Dang right Rich! While I'm dreaming, she could play along with Heifitz too!

----------


## mandolooter

something that will go good with the party my friends will be havin...it'll be a smokey, bottle strewn affair, Im sure! Another one bites the dust? Won't matter much to me so long as they enjoy it they'll be fine...

----------


## Ken Berner

"Who Will Sing For Me" for one, "Amazing Grace" done a'capella at the end of the service. Others; "Canaan Land (Where The Soul Never Dies)", "Will The Circle Be Unbroken", "Keep On The Sunny Side", "Angel Band", "Old Country Church" and "I'll Be Waiting On The Far Side Banks Of Jordan".

Certainly, a jam for my friends left behind, would be very nice

----------


## Rob Wallace

No brainer here..."How Can I Miss You When You Won't Go Away" by Dan Hicks & His Hot Licks.

Hoping none of us hear our selections anytime soon.

Rob

----------


## Coy Wylie

Back in March a good old friend passed away. He had owned a music store in our town for a generation, hosted jams bi-weekly for years, and played and sang in many a band. He lived a good long life and went to his reward.

# RECORDS PROVIDED
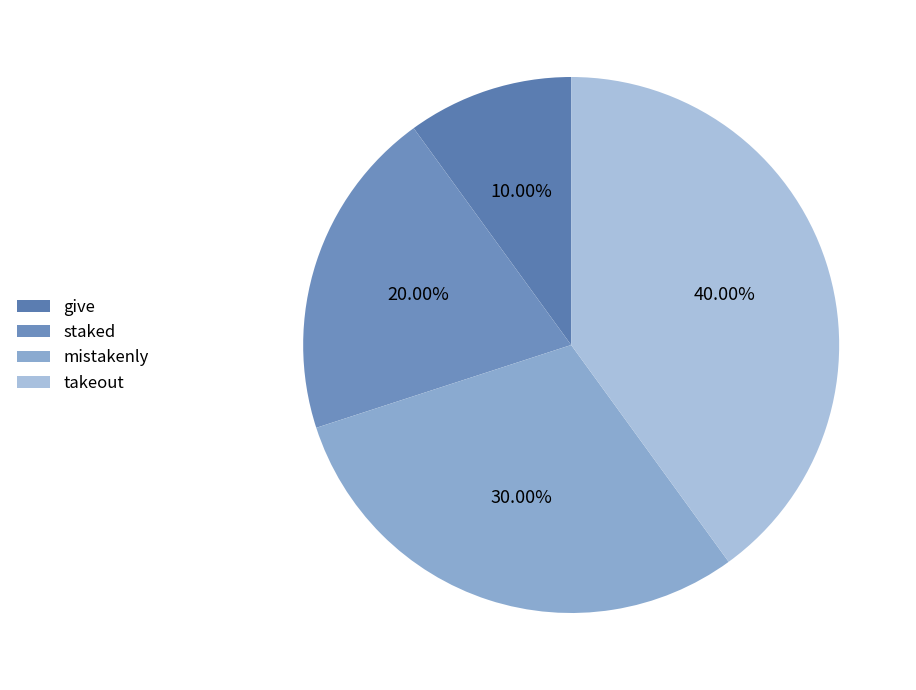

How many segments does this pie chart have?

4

---

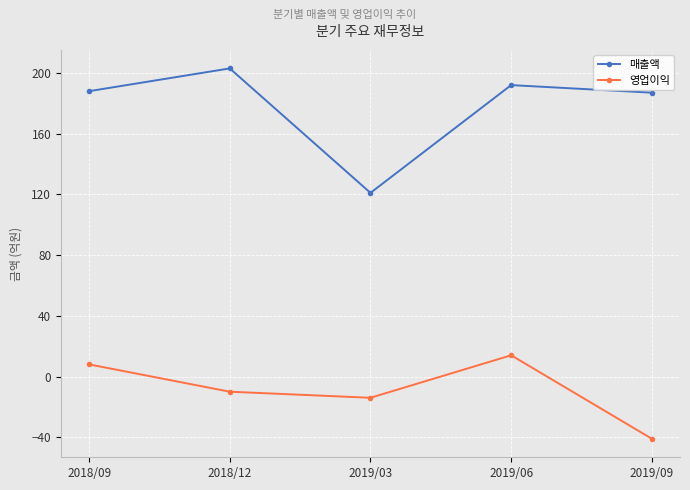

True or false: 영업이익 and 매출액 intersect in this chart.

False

# ABOUT THIS TASK
From the forum thread, retype the passage starting with "something that will" and going on through "they'll be fine...".

# RESPONSE FOR THIS EXERCISE
something that will go good with the party my friends will be havin...it'll be a smokey, bottle strewn affair, Im sure! Another one bites the dust? Won't matter much to me so long as they enjoy it they'll be fine...